Active rows and columns only
To see the scatterplots of rows and columns separately, type:
res.ca.rows = CA(women_work[,1:3], invisible="col")
res.ca.col = CA(women_work[,1:3], invisible="row") #women_work: the data set used
#invisible: elements we do not want to be plotted
On the scatterplot of the columns, we can see that the first axis opposes "Stay at home" and "Full-time work", which means it opposes two women's profiles.
Women who answered "Stay at home" answered "Only husband works" more often than the population and "Both husband and wife work" less often than the population.
In the same way, women who answered "Full-time work" answered "Only husband works" less often than the population and "Both husband and wife work" more often than the population.
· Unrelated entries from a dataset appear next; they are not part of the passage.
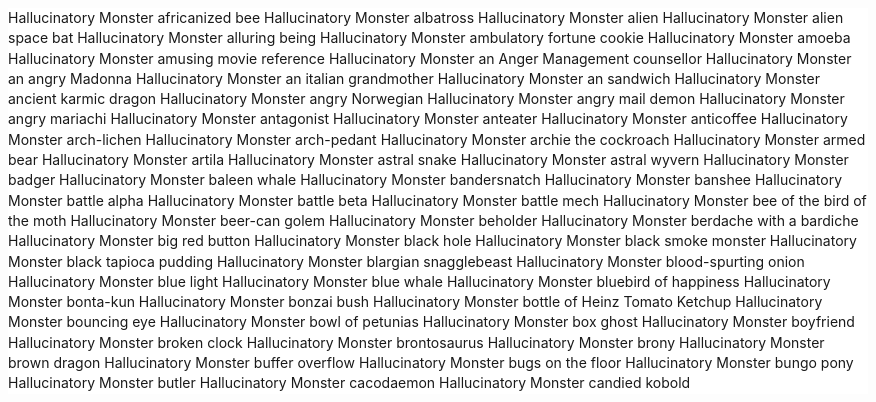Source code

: Hallucinatory Monster	africanized bee
Hallucinatory Monster	albatross
Hallucinatory Monster	alien
Hallucinatory Monster	alien space bat
Hallucinatory Monster	alluring being
Hallucinatory Monster	ambulatory fortune cookie
Hallucinatory Monster	amoeba
Hallucinatory Monster	amusing movie reference
Hallucinatory Monster	an Anger Management counsellor
Hallucinatory Monster	an angry Madonna
Hallucinatory Monster	an italian grandmother
Hallucinatory Monster	an sandwich
Hallucinatory Monster	ancient karmic dragon
Hallucinatory Monster	angry Norwegian
Hallucinatory Monster	angry mail demon
Hallucinatory Monster	angry mariachi
Hallucinatory Monster	antagonist
Hallucinatory Monster	anteater
Hallucinatory Monster	anticoffee
Hallucinatory Monster	arch-lichen
Hallucinatory Monster	arch-pedant
Hallucinatory Monster	archie the cockroach
Hallucinatory Monster	armed bear
Hallucinatory Monster	artila
Hallucinatory Monster	astral snake
Hallucinatory Monster	astral wyvern
Hallucinatory Monster	badger
Hallucinatory Monster	baleen whale
Hallucinatory Monster	bandersnatch
Hallucinatory Monster	banshee
Hallucinatory Monster	battle alpha
Hallucinatory Monster	battle beta
Hallucinatory Monster	battle mech
Hallucinatory Monster	bee of the bird of the moth
Hallucinatory Monster	beer-can golem
Hallucinatory Monster	beholder
Hallucinatory Monster	berdache with a bardiche
Hallucinatory Monster	big red button
Hallucinatory Monster	black hole
Hallucinatory Monster	black smoke monster
Hallucinatory Monster	black tapioca pudding
Hallucinatory Monster	blargian snagglebeast
Hallucinatory Monster	blood-spurting onion
Hallucinatory Monster	blue light
Hallucinatory Monster	blue whale
Hallucinatory Monster	bluebird of happiness
Hallucinatory Monster	bonta-kun
Hallucinatory Monster	bonzai bush
Hallucinatory Monster	bottle of Heinz Tomato Ketchup
Hallucinatory Monster	bouncing eye
Hallucinatory Monster	bowl of petunias
Hallucinatory Monster	box ghost
Hallucinatory Monster	boyfriend
Hallucinatory Monster	broken clock
Hallucinatory Monster	brontosaurus
Hallucinatory Monster	brony
Hallucinatory Monster	brown dragon
Hallucinatory Monster	buffer overflow
Hallucinatory Monster	bugs on the floor
Hallucinatory Monster	bungo pony
Hallucinatory Monster	butler
Hallucinatory Monster	cacodaemon
Hallucinatory Monster	candied kobold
The first axis orders the categories of the second question from the less to the most in favour of women's work.
We can make the same interpretation for the first axis of the row's scatterplot. The categories are sorted from the less ("Only husband works") to the most ("Both husband and wife work") in favour of women's work.
To have the representation of both rows and columns, type:
res.ca = CA(women_work[,1:3])
#women_work: the data set used
"Stay at home" is much associated with "Only husband works" and little associated to the two other categories.
"Both husband and wife work" is associated with "Full-time work" and opposed to "Stay at home".
Addition of supplementary columns
We now add the columns corresponding to the third question as supplementary variables. Type:
res.ca = CA(women_work, col.sup=4:ncol(women_work))
#women_work: the data set used
#col.sup: vector of the indexes of the supplementary columns
"Totally agree" and "Quite agree" for "Women who do not work feel cut off from the world" are close to categories in favour of women's work.
"Quite disagree" and "Totally "disagree" are close to categories opposed to women's work.